Johanna reached out to touch her, then dropped her arm to her side. “I’ve said I’ll stay here.”

Fabienne looked at the children. “I’m sorry about the loud noises. You were all very brave, and now you are safe.” She indicated for Johanna to follow her out of the room.

She looked Johanna up and down. “How are you?”

Johanna stifled a laugh, bordering on hysteria. “I wasn’t expecting that.”

Fabienne rubbed her forehead and her eyes. “That’s why I had the gun. It was only a matter of time before the hatch was discovered.” She cupped Johanna’s cheek. “You saved us.”

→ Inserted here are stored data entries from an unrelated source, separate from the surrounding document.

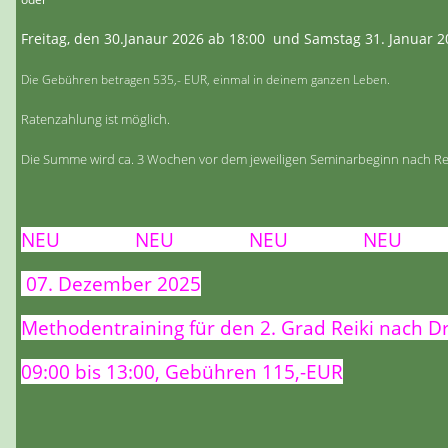
Freitag, den 30.Janaur 2026 ab 18:00 und Samstag 31. Januar 2
Die Gebühren betragen 535,- EUR, einmal in deinem ganzen Leben.
Ratenzahlung ist möglich.
Die Summe wird ca. 3 Wochen vor dem jeweiligen Seminarbeginn nach Rec
NEU NEU NEU NEU 
07. Dezember 2025
Methodentraining für den 2. Grad Reiki nach D
09:00 bis 13:00, Gebühren 115,-EUR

Johanna felt the pride in Fabienne’s words, even though she didn’t believe them. She bit her lip to stop it trembling. Tears were building behind her eyes, not from sadness or guilt but from the shock. She felt faint and dizzy and took a few deep breaths because the children still needed her, and she had to be strong. “We would have been killed if it hadn’t been for you,” she said.

She wanted to hold Fabienne close and wipe away the memory. She clasped her hands together to stop them shaking.

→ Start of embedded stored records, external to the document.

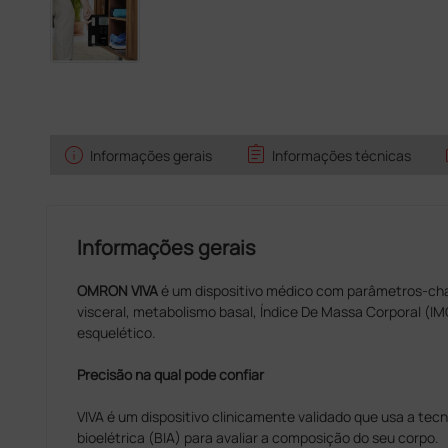
info
assignment
Informações gerais
Informações técnicas
Informações gerais
OMRON VIVA
é um dispositivo médico com parâmetros-cha
visceral, metabolismo basal, Índice De Massa Corporal (IM
esquelético.
Precisão na qual pode confiar
VIVA é um dispositivo clinicamente validado que usa a tec
bioelétrica (BIA) para avaliar a composição do seu corpo.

Fabienne took a deep breath. “We need to get home as soon as possible. Once they discover the guards, they will take revenge.”

The pain in Fabienne’s eyes reflected Johanna’s. “We had no choice, you know.”

Fabienne sighed. “I know.”

“I’m not leaving until the children have been collected, by which time you’ll have made the deliveries. You can pick me up. We have nothing to hide now. And Gerhard will not question my account of our trip, should he ask for it.”

Fabienne stared at her for a long time before she half-smiled. This time it reached her eyes.

Johanna wanted to go with her to protect her.

“I have to go,” Fabienne said.

Johanna had never felt more alone as she watched Fabienne leave the church. She prayed she would make it back for her.